# Records provided:

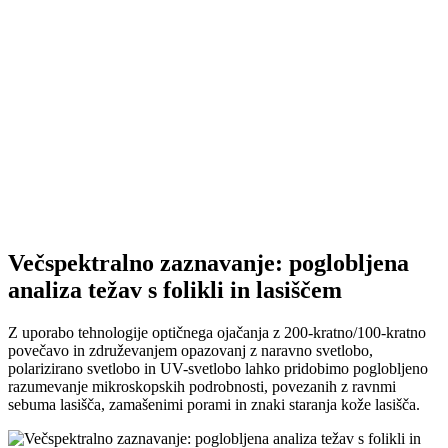
Večspektralno zaznavanje: poglobljena
analiza težav s folikli in lasiščem
Z uporabo tehnologije optičnega ojačanja z 200-kratno/100-kratno
povečavo in združevanjem opazovanj z naravno svetlobo,
polarizirano svetlobo in UV-svetlobo lahko pridobimo poglobljeno
razumevanje mikroskopskih podrobnosti, povezanih z ravnmi
sebuma lasišča, zamašenimi porami in znaki staranja kože lasišča.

# What is expected:
Could you rewrite the records from the very beginning through the line containing "polarizirano svetlobo in", that line included, with "analiza" replaced by "raziskava" and nothing else changed? Leave the pictures out of the answer.

# Response below:
Večspektralno zaznavanje: poglobljena
raziskava težav s folikli in lasiščem
Z uporabo tehnologije optičnega ojačanja z 200-kratno/100-kratno
povečavo in združevanjem opazovanj z naravno svetlobo,
polarizirano svetlobo in UV-svetlobo lahko pridobimo poglobljeno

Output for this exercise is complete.